FRUITS. L’année 2022 en aura été une des plus profitables de l’histoire pour les producteurs de canneberges du Québec et particulièrement au Centre-du-Québec, la première région cultivatrice du fruit dans la province.

Au total, les producteurs québécois ont récolté 337 millions de livres de canneberges, soit 117 millions de plus que lors des récoltes de 2021. Au Centre-du-Québec, une proportion de 85 % des fruits y a été cultivée. De nombreux agriculteurs ont produit une quantité de fruits s’approchant du double d’une récolte dite normale.

«Notre ferme est en affaires depuis 1939 et des rendements comme nous avons eus cette année sont du jamais vu. Je pourrais dire que nous avons eu deux années de récolte en une tellement c’était exceptionnel. Ce sont des rendements qu’on ne reverra peut-être jamais, mais j’espère le contraire. Toutes les bonnes conditions étaient réunies au bon moment», s’est réjoui Louis-Michel Larocque, propriétaire drummondvillois de la ferme Les Atocas du Québec.

Les conditions ont été idéales à la cultivation de cette baie rouge. Les écarts de température ont été minimes et le froid a tardé à arriver. «La production de canneberge est quelque chose de cyclique. Ça faisait environ deux ans qu’on avait des récoltes d’un moins bon rendement. Les conditions météo ont aussi été favorables. Ce qui est le plus néfaste pour la canneberge, ce sont les épisodes de grêle, mais il n’y en a pas eu durant la dernière saison», a indiqué Monique Thomas, directrice générale de l’Association des producteurs de canneberges du Québec (APCQ).

Un hiver compliqué

Louis-Michel Larocque perçoit déjà des signes qui laissent présager une récolte moins importante en 2023. Il dresse même un parallèle avec les années 2016 et 2017. En effet, les récoltes de 2016 avaient été jugées exceptionnelles à l’époque et, l’année suivante, une baisse notable des quantités avait été observée.

Louis-Michel Larocque, de la ferme Les Atocas du Québec, et son père Charles Larocque, de qui il a repris le flambeau de l’entreprise familiale. (Photo : gracieuseté)

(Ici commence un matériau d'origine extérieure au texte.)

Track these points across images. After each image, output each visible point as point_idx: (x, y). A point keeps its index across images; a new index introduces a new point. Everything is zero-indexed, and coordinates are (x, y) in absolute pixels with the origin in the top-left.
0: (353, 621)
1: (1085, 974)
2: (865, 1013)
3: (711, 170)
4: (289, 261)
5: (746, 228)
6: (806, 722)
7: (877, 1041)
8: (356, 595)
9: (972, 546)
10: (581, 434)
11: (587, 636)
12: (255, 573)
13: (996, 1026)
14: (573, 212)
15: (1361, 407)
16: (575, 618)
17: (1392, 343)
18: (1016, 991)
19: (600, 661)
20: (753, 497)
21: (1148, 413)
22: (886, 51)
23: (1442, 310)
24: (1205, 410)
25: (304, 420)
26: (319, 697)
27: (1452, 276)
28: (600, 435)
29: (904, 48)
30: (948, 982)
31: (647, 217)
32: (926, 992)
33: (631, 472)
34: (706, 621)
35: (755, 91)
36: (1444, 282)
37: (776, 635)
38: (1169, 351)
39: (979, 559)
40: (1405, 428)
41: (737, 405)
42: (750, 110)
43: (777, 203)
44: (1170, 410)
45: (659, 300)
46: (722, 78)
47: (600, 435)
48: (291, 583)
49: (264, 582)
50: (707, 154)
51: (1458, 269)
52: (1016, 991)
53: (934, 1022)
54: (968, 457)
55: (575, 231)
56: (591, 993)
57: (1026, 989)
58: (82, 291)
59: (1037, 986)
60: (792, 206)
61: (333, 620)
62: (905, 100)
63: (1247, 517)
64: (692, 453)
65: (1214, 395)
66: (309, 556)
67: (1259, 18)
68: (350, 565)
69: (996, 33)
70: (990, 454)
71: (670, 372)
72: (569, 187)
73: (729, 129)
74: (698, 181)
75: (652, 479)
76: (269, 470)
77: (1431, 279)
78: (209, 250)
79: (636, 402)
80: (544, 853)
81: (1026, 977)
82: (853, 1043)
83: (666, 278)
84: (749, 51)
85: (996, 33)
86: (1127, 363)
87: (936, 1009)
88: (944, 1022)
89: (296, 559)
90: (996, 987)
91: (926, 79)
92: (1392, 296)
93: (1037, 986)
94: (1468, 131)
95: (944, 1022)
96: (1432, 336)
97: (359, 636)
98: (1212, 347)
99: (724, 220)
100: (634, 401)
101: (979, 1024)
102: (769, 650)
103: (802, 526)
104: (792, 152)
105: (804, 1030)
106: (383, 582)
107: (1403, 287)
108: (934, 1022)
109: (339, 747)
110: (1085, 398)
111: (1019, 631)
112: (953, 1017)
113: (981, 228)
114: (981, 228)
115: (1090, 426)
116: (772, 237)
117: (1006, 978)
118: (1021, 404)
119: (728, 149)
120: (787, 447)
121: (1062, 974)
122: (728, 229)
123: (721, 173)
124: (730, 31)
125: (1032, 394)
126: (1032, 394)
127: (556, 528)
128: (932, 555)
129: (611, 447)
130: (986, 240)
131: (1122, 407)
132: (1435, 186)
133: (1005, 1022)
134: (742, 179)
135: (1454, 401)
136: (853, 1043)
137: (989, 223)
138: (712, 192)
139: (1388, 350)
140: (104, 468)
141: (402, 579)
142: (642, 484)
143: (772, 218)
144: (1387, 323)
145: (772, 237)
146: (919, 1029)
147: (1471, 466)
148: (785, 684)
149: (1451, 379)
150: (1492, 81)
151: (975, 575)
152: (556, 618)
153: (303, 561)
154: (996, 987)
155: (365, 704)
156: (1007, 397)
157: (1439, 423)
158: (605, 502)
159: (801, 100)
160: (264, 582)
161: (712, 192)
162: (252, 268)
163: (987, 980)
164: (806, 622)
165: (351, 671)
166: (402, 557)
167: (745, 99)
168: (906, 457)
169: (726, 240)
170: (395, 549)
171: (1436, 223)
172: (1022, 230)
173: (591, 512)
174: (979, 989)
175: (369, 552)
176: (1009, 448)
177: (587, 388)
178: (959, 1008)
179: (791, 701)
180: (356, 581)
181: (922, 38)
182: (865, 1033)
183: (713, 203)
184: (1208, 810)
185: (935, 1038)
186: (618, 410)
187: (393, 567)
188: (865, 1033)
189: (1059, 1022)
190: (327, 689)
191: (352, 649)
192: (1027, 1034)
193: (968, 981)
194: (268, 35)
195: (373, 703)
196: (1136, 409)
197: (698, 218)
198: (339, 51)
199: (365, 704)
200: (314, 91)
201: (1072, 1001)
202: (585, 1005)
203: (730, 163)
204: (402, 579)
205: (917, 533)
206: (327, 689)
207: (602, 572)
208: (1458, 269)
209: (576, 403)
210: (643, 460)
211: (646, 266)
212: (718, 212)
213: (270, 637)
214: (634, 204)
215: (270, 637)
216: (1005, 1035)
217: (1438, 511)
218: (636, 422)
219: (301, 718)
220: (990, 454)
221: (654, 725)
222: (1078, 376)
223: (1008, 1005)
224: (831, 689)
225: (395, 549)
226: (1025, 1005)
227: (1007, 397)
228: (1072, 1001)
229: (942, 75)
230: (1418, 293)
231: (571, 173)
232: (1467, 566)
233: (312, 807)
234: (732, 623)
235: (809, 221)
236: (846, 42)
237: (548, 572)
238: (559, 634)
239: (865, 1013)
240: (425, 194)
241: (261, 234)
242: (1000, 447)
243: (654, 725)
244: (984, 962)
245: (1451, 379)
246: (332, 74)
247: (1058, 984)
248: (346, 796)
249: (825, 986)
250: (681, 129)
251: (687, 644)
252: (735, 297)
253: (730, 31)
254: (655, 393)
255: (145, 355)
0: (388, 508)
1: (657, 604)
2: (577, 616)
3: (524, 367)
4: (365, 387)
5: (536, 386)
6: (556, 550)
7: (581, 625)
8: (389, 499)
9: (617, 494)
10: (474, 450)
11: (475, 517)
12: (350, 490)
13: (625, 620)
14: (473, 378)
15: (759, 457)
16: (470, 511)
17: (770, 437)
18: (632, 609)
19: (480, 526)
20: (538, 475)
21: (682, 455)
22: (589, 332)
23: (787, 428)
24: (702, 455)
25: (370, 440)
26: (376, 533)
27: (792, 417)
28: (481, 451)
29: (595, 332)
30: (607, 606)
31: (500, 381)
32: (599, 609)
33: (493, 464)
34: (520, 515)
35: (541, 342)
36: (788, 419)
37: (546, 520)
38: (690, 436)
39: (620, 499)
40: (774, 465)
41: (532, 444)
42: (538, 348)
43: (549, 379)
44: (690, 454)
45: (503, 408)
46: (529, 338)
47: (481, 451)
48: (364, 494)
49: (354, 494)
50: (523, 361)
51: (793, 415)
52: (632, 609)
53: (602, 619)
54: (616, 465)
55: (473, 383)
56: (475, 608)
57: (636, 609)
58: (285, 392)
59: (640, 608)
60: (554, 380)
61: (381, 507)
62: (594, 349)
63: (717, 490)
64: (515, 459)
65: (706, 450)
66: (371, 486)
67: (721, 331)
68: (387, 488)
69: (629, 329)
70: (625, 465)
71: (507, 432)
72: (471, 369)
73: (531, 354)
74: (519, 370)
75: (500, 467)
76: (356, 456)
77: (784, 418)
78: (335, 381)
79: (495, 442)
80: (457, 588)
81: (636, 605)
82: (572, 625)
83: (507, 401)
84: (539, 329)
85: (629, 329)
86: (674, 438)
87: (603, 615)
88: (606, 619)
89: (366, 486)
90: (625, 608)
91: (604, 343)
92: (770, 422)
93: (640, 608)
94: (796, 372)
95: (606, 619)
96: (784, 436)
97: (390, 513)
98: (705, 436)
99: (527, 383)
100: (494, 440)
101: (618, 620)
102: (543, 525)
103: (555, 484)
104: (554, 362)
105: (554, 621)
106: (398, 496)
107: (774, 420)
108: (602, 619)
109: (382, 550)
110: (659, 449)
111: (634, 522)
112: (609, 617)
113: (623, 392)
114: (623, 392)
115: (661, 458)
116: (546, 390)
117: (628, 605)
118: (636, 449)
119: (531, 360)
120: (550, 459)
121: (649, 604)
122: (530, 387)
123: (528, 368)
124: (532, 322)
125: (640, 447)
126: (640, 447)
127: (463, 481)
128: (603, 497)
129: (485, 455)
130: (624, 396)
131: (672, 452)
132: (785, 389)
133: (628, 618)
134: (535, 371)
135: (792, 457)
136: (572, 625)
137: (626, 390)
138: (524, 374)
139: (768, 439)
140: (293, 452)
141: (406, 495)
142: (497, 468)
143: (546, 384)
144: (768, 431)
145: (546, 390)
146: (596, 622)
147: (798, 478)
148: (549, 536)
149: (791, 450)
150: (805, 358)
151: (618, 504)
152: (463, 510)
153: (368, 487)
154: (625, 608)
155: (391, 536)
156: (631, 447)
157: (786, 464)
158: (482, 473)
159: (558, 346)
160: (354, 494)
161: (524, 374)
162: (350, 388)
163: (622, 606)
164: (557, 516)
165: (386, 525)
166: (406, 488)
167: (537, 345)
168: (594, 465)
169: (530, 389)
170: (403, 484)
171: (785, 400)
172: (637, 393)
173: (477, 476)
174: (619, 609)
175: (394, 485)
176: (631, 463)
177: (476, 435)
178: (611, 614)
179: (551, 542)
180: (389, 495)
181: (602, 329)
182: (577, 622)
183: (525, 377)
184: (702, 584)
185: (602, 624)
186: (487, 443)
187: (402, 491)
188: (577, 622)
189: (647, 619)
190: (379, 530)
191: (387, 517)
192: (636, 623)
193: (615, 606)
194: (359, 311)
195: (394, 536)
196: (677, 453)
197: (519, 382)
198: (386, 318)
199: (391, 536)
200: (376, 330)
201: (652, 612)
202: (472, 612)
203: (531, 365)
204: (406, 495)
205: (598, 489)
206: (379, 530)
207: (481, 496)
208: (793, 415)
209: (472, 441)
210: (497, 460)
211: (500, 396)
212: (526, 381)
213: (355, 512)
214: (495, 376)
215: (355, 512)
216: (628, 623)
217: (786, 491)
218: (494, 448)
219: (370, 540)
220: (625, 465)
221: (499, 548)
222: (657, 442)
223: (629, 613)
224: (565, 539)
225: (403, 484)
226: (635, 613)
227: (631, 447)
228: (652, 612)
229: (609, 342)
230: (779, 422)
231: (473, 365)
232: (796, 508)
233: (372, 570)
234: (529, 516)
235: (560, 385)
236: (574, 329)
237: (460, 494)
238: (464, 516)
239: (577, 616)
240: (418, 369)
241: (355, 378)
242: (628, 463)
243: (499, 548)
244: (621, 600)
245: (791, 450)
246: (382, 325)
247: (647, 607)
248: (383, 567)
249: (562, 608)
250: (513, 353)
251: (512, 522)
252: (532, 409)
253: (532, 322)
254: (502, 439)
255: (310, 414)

«On voit déjà en comptant les boutons à fruits pour la prochaine saison que ce sera plus faible. C’est normal en agriculture, surtout lorsqu’on travaille avec une plante pérenne comme la canneberge. Lorsqu’elle donne beaucoup de fruits une année, ce sera plus tranquille la suivante. Jusqu’à maintenant, on a un début d’hiver extrêmement compliqué. Nous devons faire une couche de glace au-dessus des champs pour protéger nos plants. Nous avons déjà perdu notre glace deux fois depuis le début de l’hiver», a expliqué M. Larocque, dont la ferme est basée à Lemieux.

En effet, les agriculteurs retirent l’eau des champs une fois la récolte terminée. Lorsque le mercure avoisinne les moins 15 degrés Celsius, une couche d’eau est à nouveau pompée dans les champs pour créer cette glace protectrice. En temps normal, la glace tient le coup durant toute la saison froide. Cependant, avec la fonte complète à deux reprises, les agriculteurs doivent s’assurer que l’eau contient suffisamment d’oxygène pour assurer la survie des plants.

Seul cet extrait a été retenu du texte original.